The method of production determines their quality and price. It explains why a chestnut honey vinegar, for example, costs $24.99 on chefshop.com and a bottle of tarragon vinegar costs about $4 at the local market.
Less expensive vinegars are produced in steel tanks using a generator process that can make large quantities of vinegar in a matter of days.
Traditional vinegar makers, on the other hand, produce and age their vinegars in wooden barrels over a longer period of time, often years. It's undeniably a more romantic and sensory endeavor, but the process also produces a more well-rounded product. All of the varied components of the vinegar — floral, herbal or oaky, smoky or sweet — are allowed to mature in the barrels, softening the acidity without diluting the flavor. And the longer the vinegars are aged the more intensely flavored vinegars they become.
A familiar example is the balsamic vinegars that have flooded the market over the last several years. One that's been aged in wooden casks for 20 years and costs $169.99 a bottle will be much smoother but much more intensely flavored when tasted next to another priced at $15.99 that's been aged for 6 years.
Some of the most intensely flavored infusions begin by slowly pressing fruits such as blood oranges, Meyer lemons, black currants and grapefruit while at their peak to extract the fullest flavors from the oils and juices. Then the liquid is either fermented and acidified for vinegar, or married with fine oils.
Here are some of the infused products we've loved to cook with, and some ideas on how to use them.
O Blood Orange Olive Oil, $19.99 for a 250ml bottle (ooliveoil.com): Dress a spinach or beet salad, or one that includes crumbles of gorgonzola; sauté rosemary chicken.
Lulu Fig Balsamic Vinegar, $12.99 for a 200ml bottle: The richness of figs and balsamic is a favorite as a dip for country bread or to drizzle caramelized onions.
Pacifica Culinaria Blood Orange Avocado Oil, $10.99 for a 250ml bottle (pacificaculinaria.com): This is wonderfully smooth with a surprisingly intense orange aroma and flavor.
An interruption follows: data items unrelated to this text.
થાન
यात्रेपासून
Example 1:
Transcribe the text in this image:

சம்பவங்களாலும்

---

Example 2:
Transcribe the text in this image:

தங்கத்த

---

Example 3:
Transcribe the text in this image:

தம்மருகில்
Drizzle over grilled or roasted salmon or halibut, and Mexican vegetable salads.
O Port Vinegar, $12.99 for a 200ml bottle (ooliveoil.com): Use to deglaze a pan in which chicken, pork or beef has been cooked. Drizzle over berries, gorgonzola or roasted vegetables.
O Yuzu Rice Vinegar, $12.99 for a 200ml (ooliveoil.com): Yuzu is a sour Japanese citrus fruit about the size of a grapefruit. This vinegar has a refreshing citrus edge that can replace any plain rice vinegar for salads or dipping sauces.
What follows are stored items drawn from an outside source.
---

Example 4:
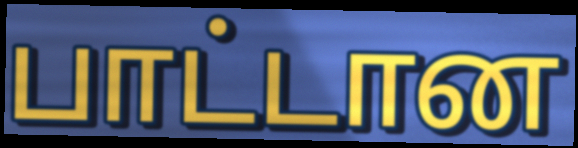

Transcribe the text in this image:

பாட்டான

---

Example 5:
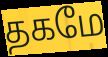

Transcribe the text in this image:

தகமே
A L'Olivier Olive Oil infused with Porcini and Truffle, $14.99 for a 250ml can: Drizzle over risotto, pasta, potatoes or omelettes.
Colavita Limonolio, $11.90 for a 250ml bottle (colavita.com): Drizzle over broccoli, asparagus or carrots, or over rice or couscous; marinate chicken with a squeeze of fresh lemon, garlic and mint; sauté sole with oregano.
All of the oils were found at Metropolitan Market, but both QFC and Whole Foods carry a selection also.